╭──

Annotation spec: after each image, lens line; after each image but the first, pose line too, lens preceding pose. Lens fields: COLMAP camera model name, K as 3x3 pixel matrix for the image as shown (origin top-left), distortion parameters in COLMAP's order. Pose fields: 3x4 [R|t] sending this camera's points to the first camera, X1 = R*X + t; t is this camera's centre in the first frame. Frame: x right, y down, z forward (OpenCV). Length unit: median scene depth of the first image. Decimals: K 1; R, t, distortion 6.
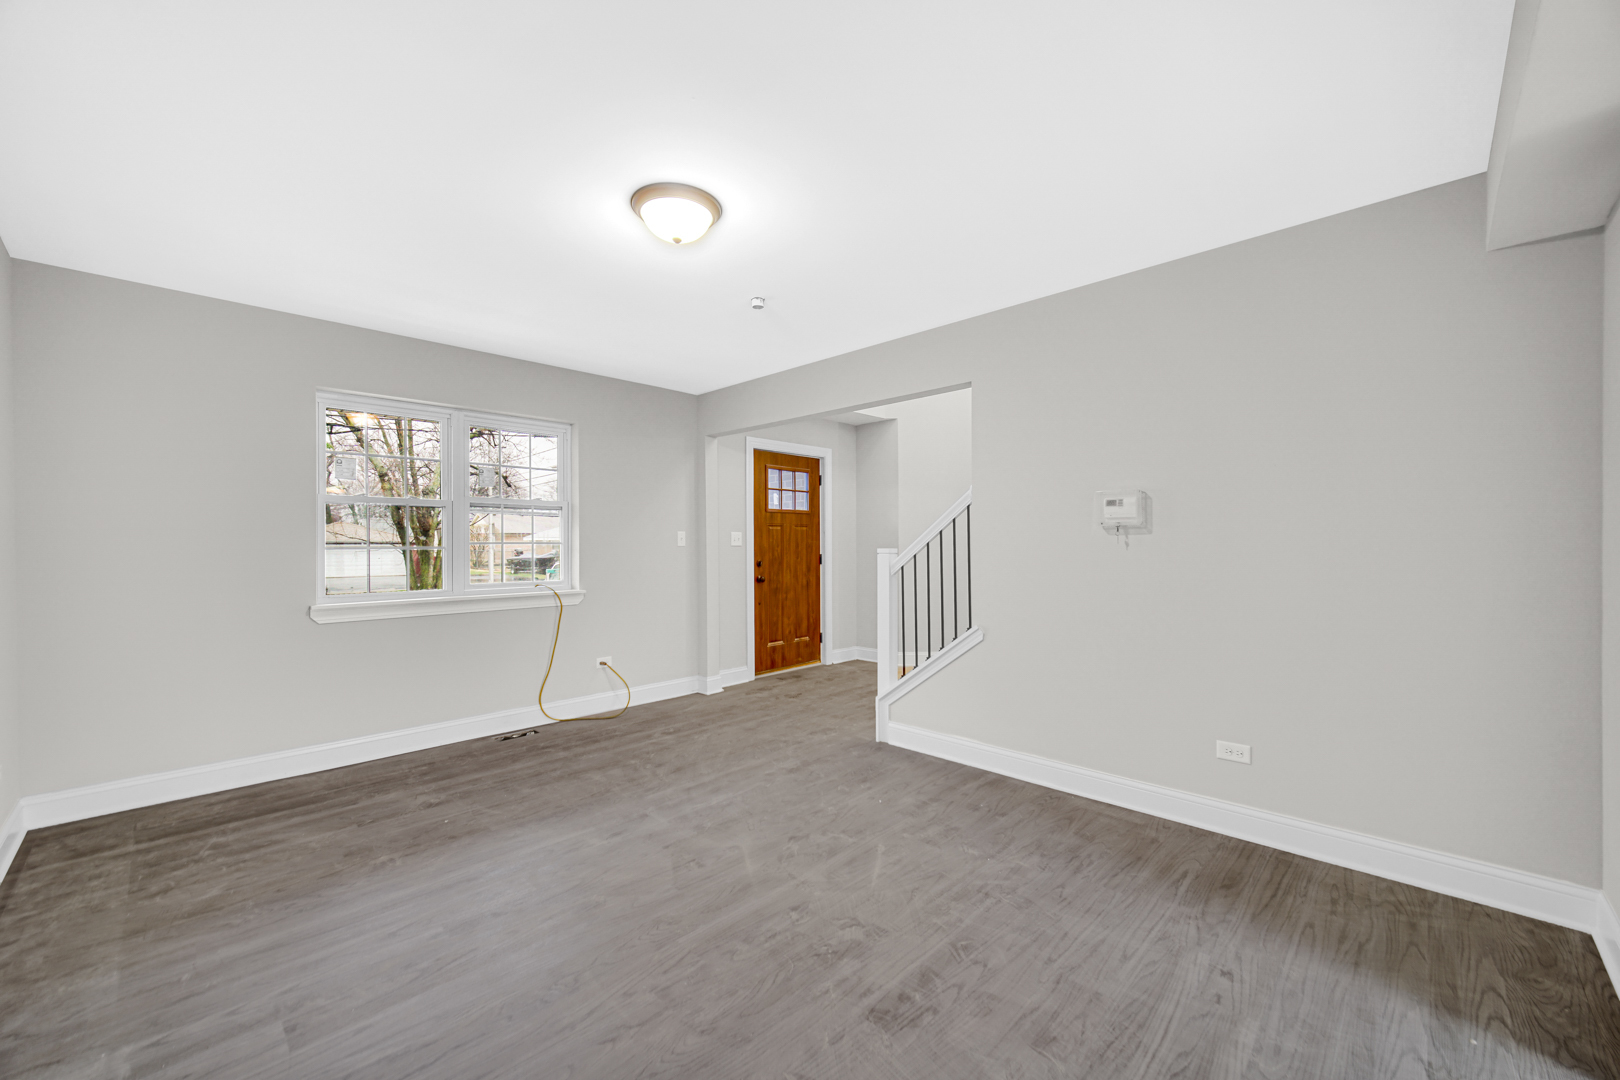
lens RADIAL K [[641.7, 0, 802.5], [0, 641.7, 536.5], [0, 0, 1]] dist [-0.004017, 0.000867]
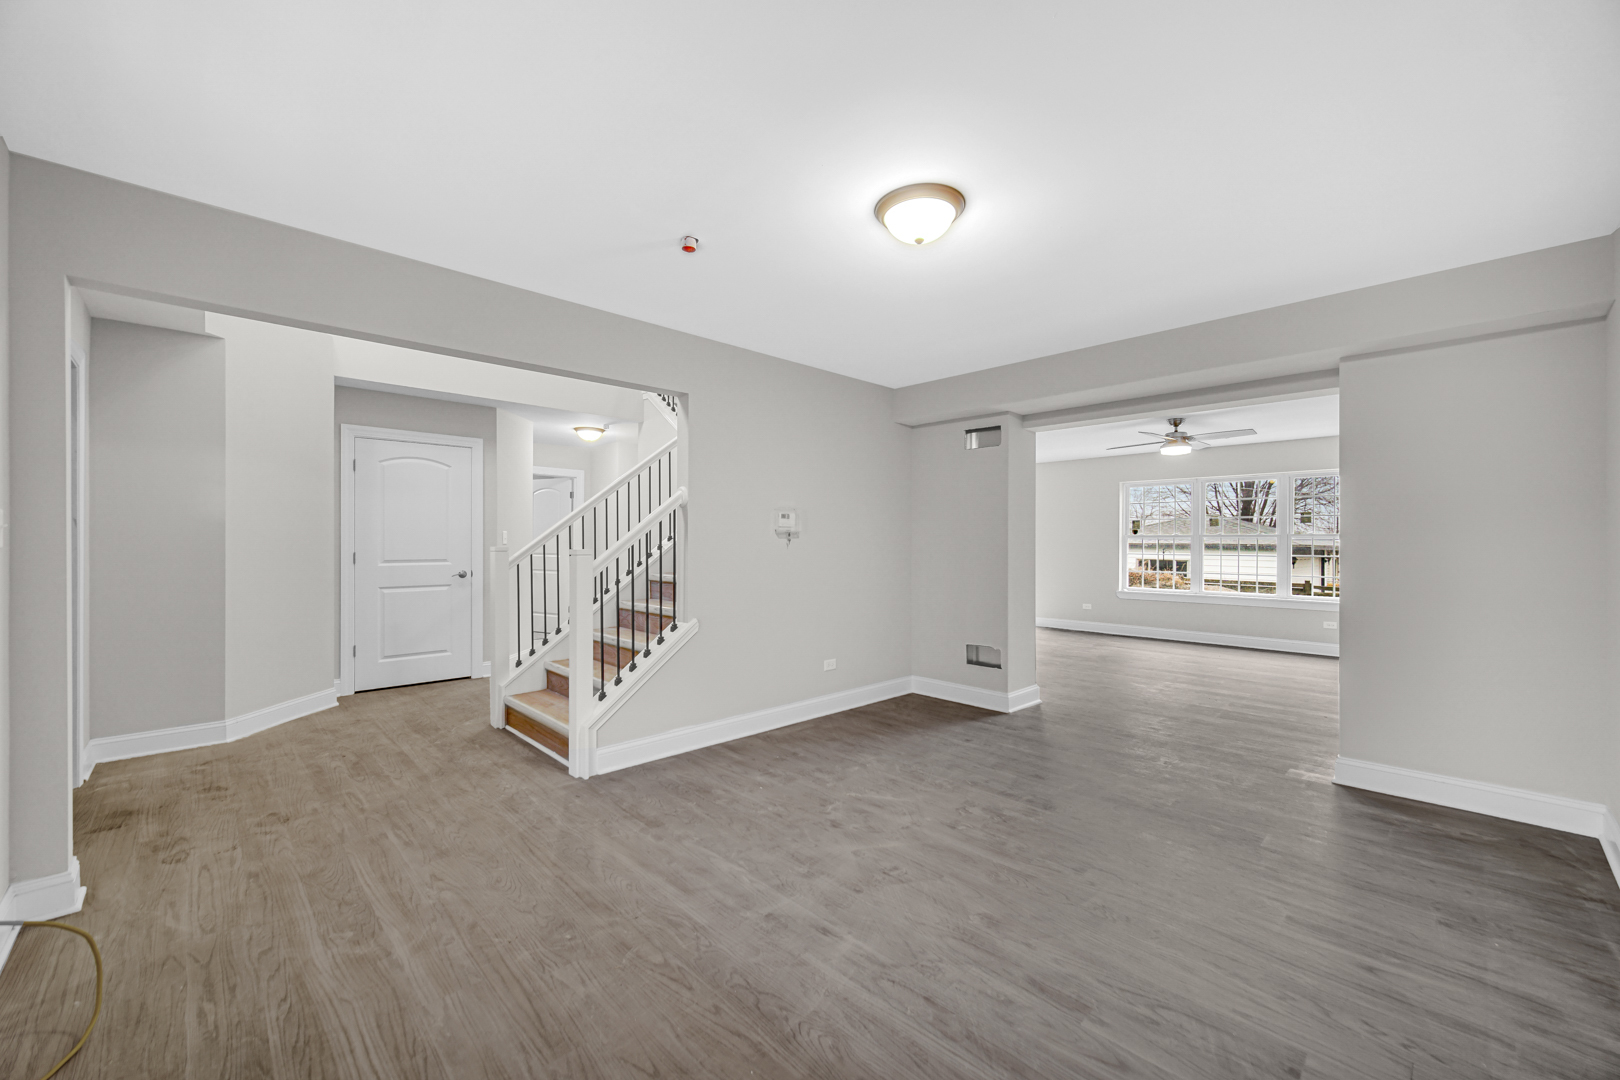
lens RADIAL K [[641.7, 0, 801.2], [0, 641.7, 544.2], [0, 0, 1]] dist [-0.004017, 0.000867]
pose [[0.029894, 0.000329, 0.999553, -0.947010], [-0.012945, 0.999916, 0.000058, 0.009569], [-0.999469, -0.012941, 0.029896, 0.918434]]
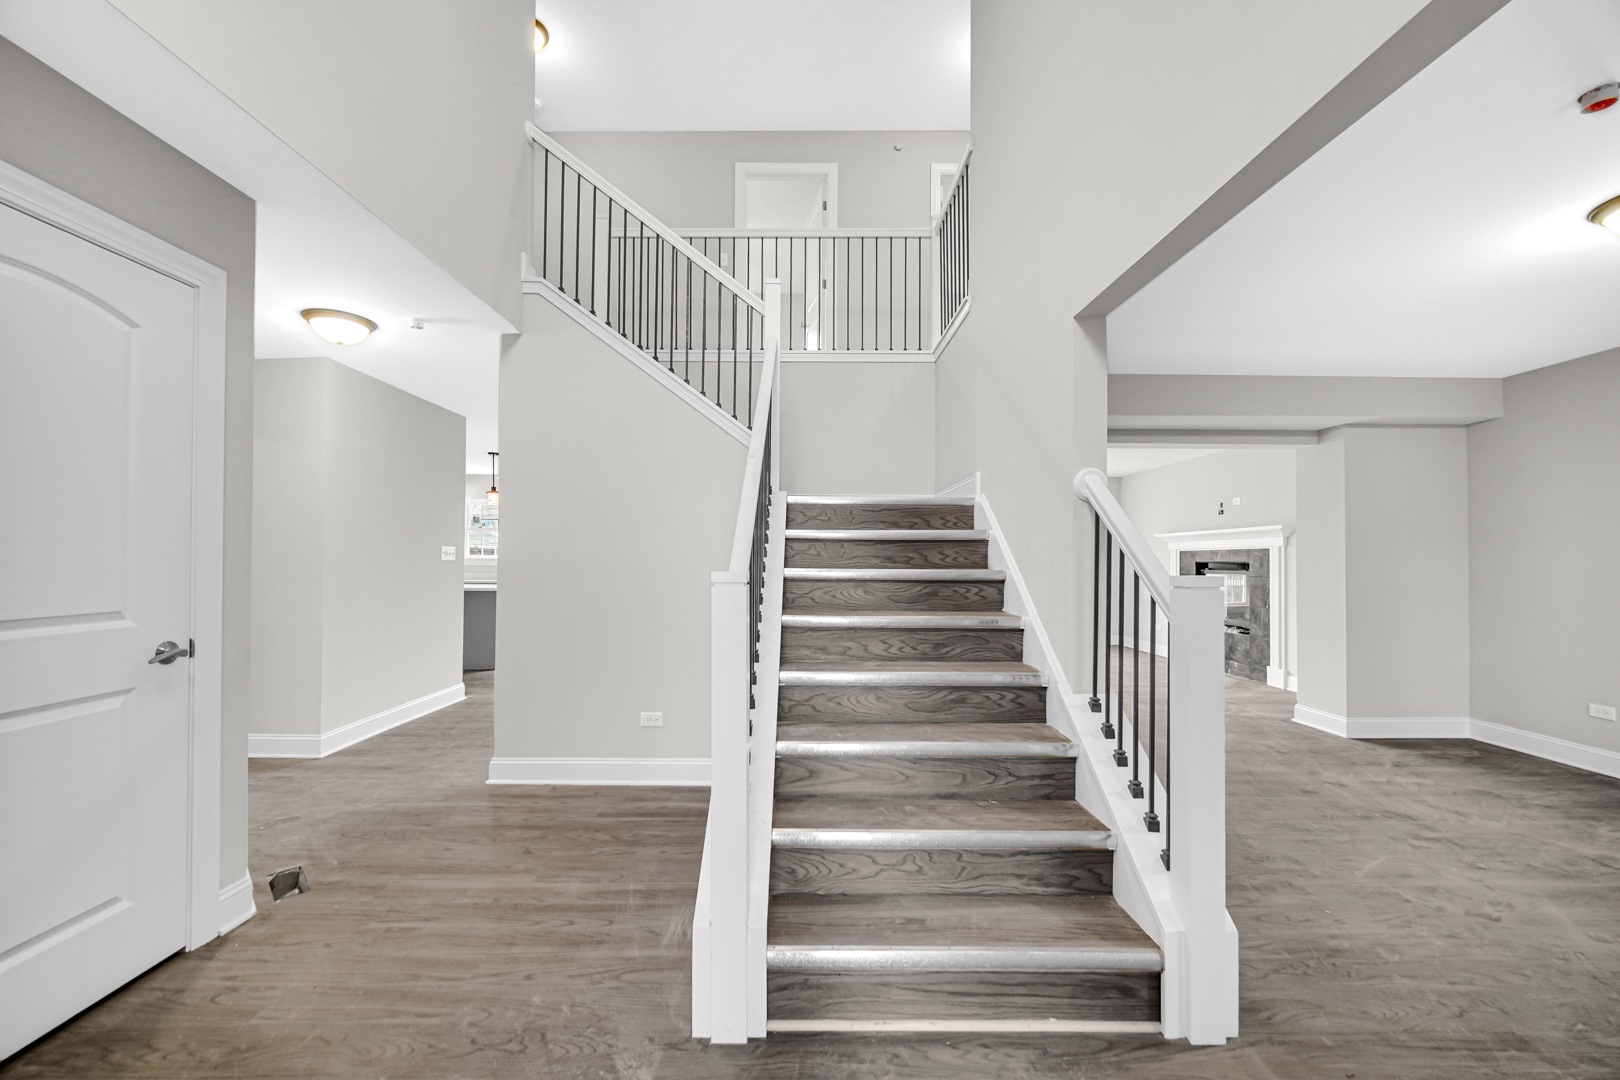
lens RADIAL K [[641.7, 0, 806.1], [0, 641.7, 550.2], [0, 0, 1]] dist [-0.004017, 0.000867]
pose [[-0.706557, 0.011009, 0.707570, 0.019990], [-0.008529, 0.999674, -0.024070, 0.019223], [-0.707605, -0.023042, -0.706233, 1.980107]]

╰──

■ **Problem description**
Apart from the pictures, the entries above are to be repeated in full and exactly.

■ **Solution to this task**
Annotation spec: after each image, lens line; after each image but the first, pose line too, lens preceding pose. Lens fields: COLMAP camera model name, K as 3x3 pixel matrix for the image as shown (origin top-left), distortion parameters in COLMAP's order. Pose fields: 3x4 [R|t] sending this camera's points to the first camera, X1 = R*X + t; t is this camera's centre in the first frame. Frame: x right, y down, z forward (OpenCV). Length unit: median scene depth of the first image. Decimals: K 1; R, t, distortion 6.
lens RADIAL K [[641.7, 0, 802.5], [0, 641.7, 536.5], [0, 0, 1]] dist [-0.004017, 0.000867]
lens RADIAL K [[641.7, 0, 801.2], [0, 641.7, 544.2], [0, 0, 1]] dist [-0.004017, 0.000867]
pose [[0.029894, 0.000329, 0.999553, -0.947010], [-0.012945, 0.999916, 0.000058, 0.009569], [-0.999469, -0.012941, 0.029896, 0.918434]]
lens RADIAL K [[641.7, 0, 806.1], [0, 641.7, 550.2], [0, 0, 1]] dist [-0.004017, 0.000867]
pose [[-0.706557, 0.011009, 0.707570, 0.019990], [-0.008529, 0.999674, -0.024070, 0.019223], [-0.707605, -0.023042, -0.706233, 1.980107]]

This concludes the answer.